START TASK INPUT
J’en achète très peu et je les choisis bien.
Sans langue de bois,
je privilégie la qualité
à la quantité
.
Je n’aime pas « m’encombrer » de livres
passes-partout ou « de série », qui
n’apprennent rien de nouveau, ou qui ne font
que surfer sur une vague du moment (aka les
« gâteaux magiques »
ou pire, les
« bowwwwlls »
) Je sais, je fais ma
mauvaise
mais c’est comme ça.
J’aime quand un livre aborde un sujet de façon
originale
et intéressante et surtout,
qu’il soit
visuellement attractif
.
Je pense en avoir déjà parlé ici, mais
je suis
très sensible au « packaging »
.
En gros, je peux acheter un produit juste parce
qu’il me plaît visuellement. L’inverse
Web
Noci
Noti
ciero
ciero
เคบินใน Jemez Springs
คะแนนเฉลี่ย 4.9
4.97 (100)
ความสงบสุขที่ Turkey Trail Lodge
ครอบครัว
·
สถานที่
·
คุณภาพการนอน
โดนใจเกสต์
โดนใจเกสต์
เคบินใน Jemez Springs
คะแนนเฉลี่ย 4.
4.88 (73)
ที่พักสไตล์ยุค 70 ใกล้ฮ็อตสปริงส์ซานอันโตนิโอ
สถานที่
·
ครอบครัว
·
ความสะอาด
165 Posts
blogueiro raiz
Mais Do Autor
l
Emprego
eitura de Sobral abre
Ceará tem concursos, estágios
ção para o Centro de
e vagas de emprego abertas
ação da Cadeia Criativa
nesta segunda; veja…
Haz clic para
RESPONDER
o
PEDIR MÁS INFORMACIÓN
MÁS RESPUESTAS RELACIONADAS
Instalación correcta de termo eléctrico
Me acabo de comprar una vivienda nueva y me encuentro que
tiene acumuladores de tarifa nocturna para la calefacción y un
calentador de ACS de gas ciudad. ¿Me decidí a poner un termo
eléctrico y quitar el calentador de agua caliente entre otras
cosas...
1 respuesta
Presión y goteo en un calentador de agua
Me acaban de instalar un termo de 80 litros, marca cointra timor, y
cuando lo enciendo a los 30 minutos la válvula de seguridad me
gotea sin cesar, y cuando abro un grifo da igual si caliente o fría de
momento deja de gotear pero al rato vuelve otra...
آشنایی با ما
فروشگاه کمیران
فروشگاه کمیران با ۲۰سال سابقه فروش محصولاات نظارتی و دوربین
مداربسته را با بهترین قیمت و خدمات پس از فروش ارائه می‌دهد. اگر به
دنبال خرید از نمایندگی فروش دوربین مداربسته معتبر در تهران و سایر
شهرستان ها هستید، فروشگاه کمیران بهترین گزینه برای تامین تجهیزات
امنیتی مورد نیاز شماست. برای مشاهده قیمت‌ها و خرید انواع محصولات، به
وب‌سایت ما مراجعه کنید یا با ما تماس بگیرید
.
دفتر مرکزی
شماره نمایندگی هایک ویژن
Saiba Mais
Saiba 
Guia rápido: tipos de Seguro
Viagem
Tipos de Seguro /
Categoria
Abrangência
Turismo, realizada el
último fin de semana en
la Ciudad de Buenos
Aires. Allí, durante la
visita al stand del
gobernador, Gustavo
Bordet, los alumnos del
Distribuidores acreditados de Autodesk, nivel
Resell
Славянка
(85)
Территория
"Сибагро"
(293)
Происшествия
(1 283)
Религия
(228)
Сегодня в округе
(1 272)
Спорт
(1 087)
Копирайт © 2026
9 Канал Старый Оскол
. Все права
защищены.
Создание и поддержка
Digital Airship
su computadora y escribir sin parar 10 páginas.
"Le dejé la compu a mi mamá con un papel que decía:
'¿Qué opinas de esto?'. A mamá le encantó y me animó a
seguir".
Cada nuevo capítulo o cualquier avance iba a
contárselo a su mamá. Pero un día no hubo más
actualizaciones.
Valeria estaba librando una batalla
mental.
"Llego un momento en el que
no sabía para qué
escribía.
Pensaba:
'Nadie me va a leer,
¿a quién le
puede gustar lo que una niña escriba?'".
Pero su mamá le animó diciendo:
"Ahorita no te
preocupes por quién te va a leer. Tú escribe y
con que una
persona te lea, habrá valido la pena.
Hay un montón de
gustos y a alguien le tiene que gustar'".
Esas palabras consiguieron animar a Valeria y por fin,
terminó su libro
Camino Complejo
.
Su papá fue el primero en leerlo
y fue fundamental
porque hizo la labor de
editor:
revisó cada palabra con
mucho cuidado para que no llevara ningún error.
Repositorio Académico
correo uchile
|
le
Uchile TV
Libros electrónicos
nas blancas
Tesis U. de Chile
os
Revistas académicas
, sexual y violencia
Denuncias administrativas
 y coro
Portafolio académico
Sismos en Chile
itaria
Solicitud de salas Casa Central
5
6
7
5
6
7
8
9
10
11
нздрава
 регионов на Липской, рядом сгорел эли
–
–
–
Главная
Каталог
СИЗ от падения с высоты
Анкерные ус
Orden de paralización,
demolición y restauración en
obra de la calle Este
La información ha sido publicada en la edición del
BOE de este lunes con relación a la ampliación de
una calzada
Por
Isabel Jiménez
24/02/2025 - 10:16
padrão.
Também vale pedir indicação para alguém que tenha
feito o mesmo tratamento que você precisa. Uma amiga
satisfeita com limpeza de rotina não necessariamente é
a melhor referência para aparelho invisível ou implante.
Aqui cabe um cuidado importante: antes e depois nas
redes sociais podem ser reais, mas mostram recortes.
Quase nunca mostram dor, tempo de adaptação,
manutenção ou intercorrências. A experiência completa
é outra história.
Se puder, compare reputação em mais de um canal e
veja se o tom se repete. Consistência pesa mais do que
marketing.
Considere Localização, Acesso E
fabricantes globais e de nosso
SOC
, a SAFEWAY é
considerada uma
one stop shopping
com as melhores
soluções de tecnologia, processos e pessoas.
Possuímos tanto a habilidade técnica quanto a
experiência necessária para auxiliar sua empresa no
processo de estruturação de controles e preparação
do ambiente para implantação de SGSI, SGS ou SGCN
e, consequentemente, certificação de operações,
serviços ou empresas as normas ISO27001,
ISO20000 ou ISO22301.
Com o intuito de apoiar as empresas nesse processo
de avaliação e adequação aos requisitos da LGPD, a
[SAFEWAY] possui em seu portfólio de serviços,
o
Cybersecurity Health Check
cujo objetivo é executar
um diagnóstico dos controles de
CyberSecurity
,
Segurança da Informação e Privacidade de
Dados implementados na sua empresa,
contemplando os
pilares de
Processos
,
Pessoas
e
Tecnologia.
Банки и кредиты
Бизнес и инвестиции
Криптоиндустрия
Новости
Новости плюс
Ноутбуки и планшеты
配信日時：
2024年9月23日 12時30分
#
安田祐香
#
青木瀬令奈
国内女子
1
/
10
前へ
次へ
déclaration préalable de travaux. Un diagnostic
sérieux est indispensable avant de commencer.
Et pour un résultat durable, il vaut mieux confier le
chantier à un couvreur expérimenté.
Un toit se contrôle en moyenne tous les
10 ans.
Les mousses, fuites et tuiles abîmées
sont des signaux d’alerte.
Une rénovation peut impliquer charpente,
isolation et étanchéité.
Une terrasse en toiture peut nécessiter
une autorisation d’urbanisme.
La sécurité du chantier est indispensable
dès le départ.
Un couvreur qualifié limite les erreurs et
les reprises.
END TASK INPUT
PROBLEM TO SOLVE
Within the entries, count the lines containing the string "خرید" and state nothing but the result.

RESPONSE TO THIS TASK
2